__QUESTIONS TO ANSWER__:
A. The interview names the things Nagoski says people with great sex lives talk about. List every one.
B. Answer these questions from the interview, one line each:
(i) What did Nagoski go on after finishing "Come As You Are" that made things a lot worse in her sex life?
(ii) What does Kerner say is the No. 1 sexual issue for couples in long-term relationships?
(iii) What happened when Nagoski tried to follow her own advice?

__TEXT SHOWN__:
──────────

Nagoski: Ironically, when I write a book, it is very bad for my sex life. Even though I’m reading and writing and thinking and talking about sex all the time, I end up with no interest in actually having sex. After I finished writing “Come As You Are,” things got a little better in my sex life with my husband, but then I went on a book tour, and they got a lot worse. I tried to follow my own advice, which was to put your body in bed and let your skin touch your partner’s skin, so you create context that lets your body access pleasure. And your body goes, “Yeah, that was a great idea.”
But when I did this, I literally just burst into tears and fell asleep instead. And I thought that I needed better advice than I gave in my own book. So I started looking at the peer-reviewed research to see how successful couples sustain a strong sexual connection.
Kerner: Desire discrepancy is the No. 1 sexual issue that couples in long-term relationships seem to grapple with: low desire, no desire, mismatched libidos, a feeling of sexual incompatibility. In “Come Together,” you ask us to see the issue differently. Rather than focusing on desire, you write that “pleasure is the measure,” and that the goal should be centering pleasure.
Nagoski: I was already moving in this direction in “Come As You Are,” and when I looked at the research in this area, the clearer it became that optimal sexual experiences are truly not about desire. When you talk to people who have great sex lives, they don’t talk about desire. It is just not part of the equation. Instead, they talk about pleasure; they talk about authenticity and vulnerability. And above all, they talk about empathy.
Personally, I was interested in having sex, but I could not get to a place where my body was ready for it because I was not in the right mental state. I knew that if I could just get there, my husband and I would have great, joyful, pleasurable, connected, engaging, wonderful sex. But there’s such a strong relationship between stress and struggling with accessing sexual pleasure. That’s what the challenge was for me.

──────────

__PROVIDED RECORDS__:
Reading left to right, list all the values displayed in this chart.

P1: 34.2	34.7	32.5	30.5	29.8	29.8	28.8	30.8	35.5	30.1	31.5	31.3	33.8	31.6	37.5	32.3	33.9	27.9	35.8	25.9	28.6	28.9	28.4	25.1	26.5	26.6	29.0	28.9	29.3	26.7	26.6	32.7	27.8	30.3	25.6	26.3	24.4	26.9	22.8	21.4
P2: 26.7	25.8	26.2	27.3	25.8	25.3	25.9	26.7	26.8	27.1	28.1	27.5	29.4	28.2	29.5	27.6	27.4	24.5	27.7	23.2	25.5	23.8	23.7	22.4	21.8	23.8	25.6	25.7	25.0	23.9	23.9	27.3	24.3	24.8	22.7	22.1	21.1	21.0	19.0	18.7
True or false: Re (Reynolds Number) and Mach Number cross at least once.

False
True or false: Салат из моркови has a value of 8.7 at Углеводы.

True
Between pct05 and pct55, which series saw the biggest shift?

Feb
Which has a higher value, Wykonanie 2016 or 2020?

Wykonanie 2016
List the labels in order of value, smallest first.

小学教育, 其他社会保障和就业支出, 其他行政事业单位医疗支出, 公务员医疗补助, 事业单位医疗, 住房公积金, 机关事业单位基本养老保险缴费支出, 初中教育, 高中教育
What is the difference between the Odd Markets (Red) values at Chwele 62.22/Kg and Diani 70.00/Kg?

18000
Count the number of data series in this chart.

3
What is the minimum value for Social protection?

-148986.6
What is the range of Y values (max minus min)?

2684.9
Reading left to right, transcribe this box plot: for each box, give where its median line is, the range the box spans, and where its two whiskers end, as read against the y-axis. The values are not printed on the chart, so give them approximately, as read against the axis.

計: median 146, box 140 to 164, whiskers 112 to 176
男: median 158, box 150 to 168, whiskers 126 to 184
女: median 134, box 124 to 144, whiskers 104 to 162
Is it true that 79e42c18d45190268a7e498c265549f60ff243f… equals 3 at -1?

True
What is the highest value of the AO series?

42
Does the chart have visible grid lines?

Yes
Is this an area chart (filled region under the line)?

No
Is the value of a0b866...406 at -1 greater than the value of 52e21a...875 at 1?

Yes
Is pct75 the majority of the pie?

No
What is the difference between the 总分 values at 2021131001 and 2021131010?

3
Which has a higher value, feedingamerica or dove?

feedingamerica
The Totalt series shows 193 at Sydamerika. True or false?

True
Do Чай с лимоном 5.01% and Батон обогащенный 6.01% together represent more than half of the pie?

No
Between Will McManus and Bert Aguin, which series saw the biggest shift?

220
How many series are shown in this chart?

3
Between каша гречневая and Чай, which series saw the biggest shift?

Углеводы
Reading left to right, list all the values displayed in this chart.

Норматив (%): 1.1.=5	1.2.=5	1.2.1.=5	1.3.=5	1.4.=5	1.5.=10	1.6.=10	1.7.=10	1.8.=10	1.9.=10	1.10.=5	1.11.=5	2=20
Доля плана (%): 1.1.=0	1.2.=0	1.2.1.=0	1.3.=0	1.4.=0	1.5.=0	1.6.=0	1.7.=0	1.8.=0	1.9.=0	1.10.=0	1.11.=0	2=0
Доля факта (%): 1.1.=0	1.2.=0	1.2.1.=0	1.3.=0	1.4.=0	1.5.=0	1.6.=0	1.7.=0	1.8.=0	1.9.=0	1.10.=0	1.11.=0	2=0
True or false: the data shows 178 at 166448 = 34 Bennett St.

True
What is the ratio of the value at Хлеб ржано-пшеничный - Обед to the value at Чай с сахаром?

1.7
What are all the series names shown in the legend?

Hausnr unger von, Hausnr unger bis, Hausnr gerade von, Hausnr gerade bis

──────────

__WRITTEN ANSWERS__:
A. Pleasure, authenticity, vulnerability, empathy

B.
(i) A book tour
(ii) Desire discrepancy
(iii) She burst into tears and fell asleep.